The woods are calling. The selva oscura beckons, with all the attractions of darkness and tangle.... The sinewy ranks of hornbeam welcome me....
But.... it's not time, it's not time. Whatever the lure, responsibility hauls us back. The web is sticky....
The comforts of home. The glass that is more than half full. There are things to be thankful for....
I cut Amanda's toe nails this evening. After supper. Watching tv. We've been married some 36 years, and I think this is the first time I've done that. I was thinking, the other morning, after I had clipped her finger nails..... I wonder if her toe nails need attention? Then, I realised, when I was bathing her earlier, that they needed cutting. Never occurred to me before. Like I only started washing her hair some months ago. After the swimming pool closed.
Funny how time plays tricks like that.
Funny how roles change. Life changes. Life kinda runs out.....
Or maybe it's not funny.
I'm not laughing.
We're all caught in the web.....
Or perhaps we aren't?
Today I read The Observer. John Lydon (aka Johnnie Rotten of the Sex Pistols) is the sole carer for his partner, Nora, who has dementia. He is quoted as saying, I understand that there are instances where people just can't cope, they don't have the capability. But at the moment, I do, and I'm doing the best I can with that. I'm actually quite happy.....
This is love, the hard years, the big test?.... Everything is a test. You've got to solve these problems. You can't just run away and hide. You've got to meet it head-on, get on with it. Sorry, there it is. These are the cards handed to you and you'd better play the game....
He has reason. As is said in Italy. You can't just run and hide.
He also says, when asked if he has lost his life partner. I haven't lost her, no, no, no. She's going through some traumas. Bits of memories are fading, slowly but surely, and will probably all be gone eventually. But I'm making sure it's a happy journey and not a sad one.....
Good for you, Johnnie.
Someone who works for the Alzheimer's Society once told me that they have a saying. When you've met one person with dementia...... You've met one person with dementia.
We are all pretty vacant.
Or perhaps not?
Amanda is 66. She first saw a doctor about her memory difficulties about ten years ago. Various people asked her numerous questions and eventually she was diagnosed with early onset Alzheimer's disease. She was 'treated' with Donepezil for a year, but 'we' were not satisfied with the diagnosis, and eventually the doctor agreed to refer her to a neurologist. So, after various people had asked her numerous questions, and her brain had been scanned, etc, her diagnosis was changed to Fronto-temporal dementia, semantic variant, and put under the supervision of the National Hospital For Neurology and Neurosurgery, Queen Square, London.
It is possible that her dementia was triggered by an auto-immune infection, but it is now too late to test for this.
It is also possible that Donepezil made her condition worse.
But all that is in the long lost past.
It is possible that she will have another ten years deteriorating.....
As with John Lydon and Nora, we have to be grateful that things could be worse. Others with similar conditions to Amanda spend their days running up and down stairs, or binge eating, or making noises.

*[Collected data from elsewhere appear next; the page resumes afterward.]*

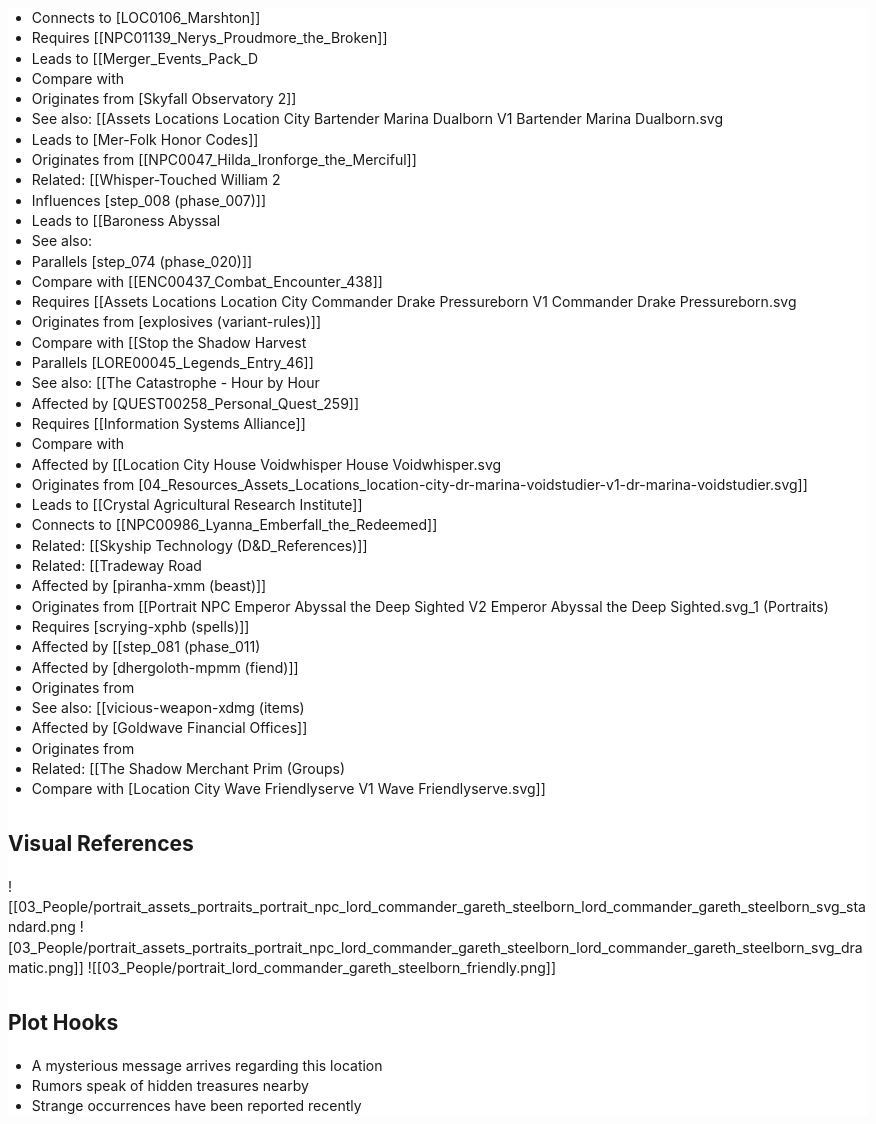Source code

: - Connects to [LOC0106_Marshton]]
- Requires [[NPC01139_Nerys_Proudmore_the_Broken]]
- Leads to [[Merger_Events_Pack_D
- Compare with
- Originates from [Skyfall Observatory 2]]
- See also: [[Assets Locations Location City Bartender Marina Dualborn V1 Bartender Marina Dualborn.svg
- Leads to [Mer-Folk Honor Codes]]
- Originates from [[NPC0047_Hilda_Ironforge_the_Merciful]]
- Related: [[Whisper-Touched William 2
- Influences [step_008 (phase_007)]]
- Leads to [[Baroness Abyssal
- See also:
- Parallels [step_074 (phase_020)]]
- Compare with [[ENC00437_Combat_Encounter_438]]
- Requires [[Assets Locations Location City Commander Drake Pressureborn V1 Commander Drake Pressureborn.svg
- Originates from [explosives (variant-rules)]]
- Compare with [[Stop the Shadow Harvest
- Parallels [LORE00045_Legends_Entry_46]]
- See also: [[The Catastrophe - Hour by Hour
- Affected by [QUEST00258_Personal_Quest_259]]
- Requires [[Information Systems Alliance]]
- Compare with
- Affected by [[Location City House Voidwhisper House Voidwhisper.svg
- Originates from [04_Resources_Assets_Locations_location-city-dr-marina-voidstudier-v1-dr-marina-voidstudier.svg]]
- Leads to [[Crystal Agricultural Research Institute]]
- Connects to [[NPC00986_Lyanna_Emberfall_the_Redeemed]]
- Related: [[Skyship Technology (D&D_References)]]
- Related: [[Tradeway Road
- Affected by [piranha-xmm (beast)]]
- Originates from [[Portrait NPC Emperor Abyssal the Deep Sighted V2 Emperor Abyssal the Deep Sighted.svg_1 (Portraits)
- Requires [scrying-xphb (spells)]]
- Affected by [[step_081 (phase_011)
- Affected by [dhergoloth-mpmm (fiend)]]
- Originates from
- See also: [[vicious-weapon-xdmg (items)
- Affected by [Goldwave Financial Offices]]
- Originates from
- Related: [[The Shadow Merchant Prim (Groups)
- Compare with [Location City Wave Friendlyserve V1 Wave Friendlyserve.svg]]

## Visual References
![[03_People/portrait_assets_portraits_portrait_npc_lord_commander_gareth_steelborn_lord_commander_gareth_steelborn_svg_standard.png
![03_People/portrait_assets_portraits_portrait_npc_lord_commander_gareth_steelborn_lord_commander_gareth_steelborn_svg_dramatic.png]]
![[03_People/portrait_lord_commander_gareth_steelborn_friendly.png]]

## Plot Hooks
- A mysterious message arrives regarding this location
- Rumors speak of hidden treasures nearby
- Strange occurrences have been reported recently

Amanda likes walking, and dancing. She is a sweet natured girl. When we see others out walking, she says, Oh you have a nice, happy time, thank you.... Yes you have a nice happy time....
To everyone we meet.
And the other thing she says, is: Those little things over there - not too bad. Not too bad.
And that's it. Pretty much the whole range of her speech these days.
There's no point in asking
You'll get no reply
Oh just remember I don't decide
I got no reason it's all too much
You'll always find us
Out to lunch
Oh we're so pretty
Oh so pretty
Oh we're so pretty
Oh so pretty
Glen Matlock / Paul Spencer Cook / Steve Jones / John Lydon
Get thee glass eyes, and like a scurvy politician, seem to see the things thou dost not.